▶ Task instructions: Your task is to print all of the data word for word.

Stored items:
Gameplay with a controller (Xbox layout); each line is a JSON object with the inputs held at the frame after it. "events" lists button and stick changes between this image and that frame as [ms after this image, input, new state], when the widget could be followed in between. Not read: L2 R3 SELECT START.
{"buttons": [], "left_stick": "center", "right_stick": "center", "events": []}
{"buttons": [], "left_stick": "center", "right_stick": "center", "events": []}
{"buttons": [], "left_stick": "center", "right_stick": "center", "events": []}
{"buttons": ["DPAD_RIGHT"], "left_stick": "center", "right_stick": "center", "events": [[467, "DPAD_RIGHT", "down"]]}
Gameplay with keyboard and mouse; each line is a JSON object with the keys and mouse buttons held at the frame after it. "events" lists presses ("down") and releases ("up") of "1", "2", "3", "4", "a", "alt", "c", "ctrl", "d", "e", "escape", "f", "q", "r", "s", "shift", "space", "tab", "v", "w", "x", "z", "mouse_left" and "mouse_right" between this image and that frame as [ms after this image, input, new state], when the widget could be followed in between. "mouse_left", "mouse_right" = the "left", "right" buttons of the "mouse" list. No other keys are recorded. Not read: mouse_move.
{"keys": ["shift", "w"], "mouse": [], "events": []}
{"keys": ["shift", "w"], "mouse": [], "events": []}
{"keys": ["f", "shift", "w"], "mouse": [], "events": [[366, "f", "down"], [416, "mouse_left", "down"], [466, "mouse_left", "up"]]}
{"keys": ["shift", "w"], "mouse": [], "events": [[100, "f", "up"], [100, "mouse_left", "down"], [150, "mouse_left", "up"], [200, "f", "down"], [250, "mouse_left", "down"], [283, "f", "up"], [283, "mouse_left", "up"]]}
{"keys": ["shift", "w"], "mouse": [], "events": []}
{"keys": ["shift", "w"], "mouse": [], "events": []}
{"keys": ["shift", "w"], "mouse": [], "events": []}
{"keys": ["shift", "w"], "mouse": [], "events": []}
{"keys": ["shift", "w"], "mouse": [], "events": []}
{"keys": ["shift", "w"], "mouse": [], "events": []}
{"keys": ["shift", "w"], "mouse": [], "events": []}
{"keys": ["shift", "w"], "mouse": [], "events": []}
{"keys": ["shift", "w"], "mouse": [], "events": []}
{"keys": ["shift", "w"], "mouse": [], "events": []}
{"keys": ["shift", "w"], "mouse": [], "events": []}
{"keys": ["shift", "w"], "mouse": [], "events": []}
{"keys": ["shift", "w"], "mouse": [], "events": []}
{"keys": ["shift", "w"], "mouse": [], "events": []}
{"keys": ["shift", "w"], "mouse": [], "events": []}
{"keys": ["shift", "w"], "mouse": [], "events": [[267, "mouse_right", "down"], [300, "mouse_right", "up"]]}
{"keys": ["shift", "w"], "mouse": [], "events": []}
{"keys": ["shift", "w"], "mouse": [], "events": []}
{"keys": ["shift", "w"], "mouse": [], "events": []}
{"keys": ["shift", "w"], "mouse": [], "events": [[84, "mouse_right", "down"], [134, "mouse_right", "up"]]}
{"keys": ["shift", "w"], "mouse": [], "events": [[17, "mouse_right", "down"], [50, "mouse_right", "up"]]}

▶ Task output:
Gameplay with a controller (Xbox layout); each line is a JSON object with the inputs held at the frame after it. "events" lists button and stick changes between this image and that frame as [ms after this image, input, new state], when the widget could be followed in between. Not read: L2 R3 SELECT START.
{"buttons": [], "left_stick": "center", "right_stick": "center", "events": []}
{"buttons": [], "left_stick": "center", "right_stick": "center", "events": []}
{"buttons": [], "left_stick": "center", "right_stick": "center", "events": []}
{"buttons": ["DPAD_RIGHT"], "left_stick": "center", "right_stick": "center", "events": [[467, "DPAD_RIGHT", "down"]]}
Gameplay with keyboard and mouse; each line is a JSON object with the keys and mouse buttons held at the frame after it. "events" lists presses ("down") and releases ("up") of "1", "2", "3", "4", "a", "alt", "c", "ctrl", "d", "e", "escape", "f", "q", "r", "s", "shift", "space", "tab", "v", "w", "x", "z", "mouse_left" and "mouse_right" between this image and that frame as [ms after this image, input, new state], when the widget could be followed in between. "mouse_left", "mouse_right" = the "left", "right" buttons of the "mouse" list. No other keys are recorded. Not read: mouse_move.
{"keys": ["shift", "w"], "mouse": [], "events": []}
{"keys": ["shift", "w"], "mouse": [], "events": []}
{"keys": ["f", "shift", "w"], "mouse": [], "events": [[366, "f", "down"], [416, "mouse_left", "down"], [466, "mouse_left", "up"]]}
{"keys": ["shift", "w"], "mouse": [], "events": [[100, "f", "up"], [100, "mouse_left", "down"], [150, "mouse_left", "up"], [200, "f", "down"], [250, "mouse_left", "down"], [283, "f", "up"], [283, "mouse_left", "up"]]}
{"keys": ["shift", "w"], "mouse": [], "events": []}
{"keys": ["shift", "w"], "mouse": [], "events": []}
{"keys": ["shift", "w"], "mouse": [], "events": []}
{"keys": ["shift", "w"], "mouse": [], "events": []}
{"keys": ["shift", "w"], "mouse": [], "events": []}
{"keys": ["shift", "w"], "mouse": [], "events": []}
{"keys": ["shift", "w"], "mouse": [], "events": []}
{"keys": ["shift", "w"], "mouse": [], "events": []}
{"keys": ["shift", "w"], "mouse": [], "events": []}
{"keys": ["shift", "w"], "mouse": [], "events": []}
{"keys": ["shift", "w"], "mouse": [], "events": []}
{"keys": ["shift", "w"], "mouse": [], "events": []}
{"keys": ["shift", "w"], "mouse": [], "events": []}
{"keys": ["shift", "w"], "mouse": [], "events": []}
{"keys": ["shift", "w"], "mouse": [], "events": []}
{"keys": ["shift", "w"], "mouse": [], "events": [[267, "mouse_right", "down"], [300, "mouse_right", "up"]]}
{"keys": ["shift", "w"], "mouse": [], "events": []}
{"keys": ["shift", "w"], "mouse": [], "events": []}
{"keys": ["shift", "w"], "mouse": [], "events": []}
{"keys": ["shift", "w"], "mouse": [], "events": [[84, "mouse_right", "down"], [134, "mouse_right", "up"]]}
{"keys": ["shift", "w"], "mouse": [], "events": [[17, "mouse_right", "down"], [50, "mouse_right", "up"]]}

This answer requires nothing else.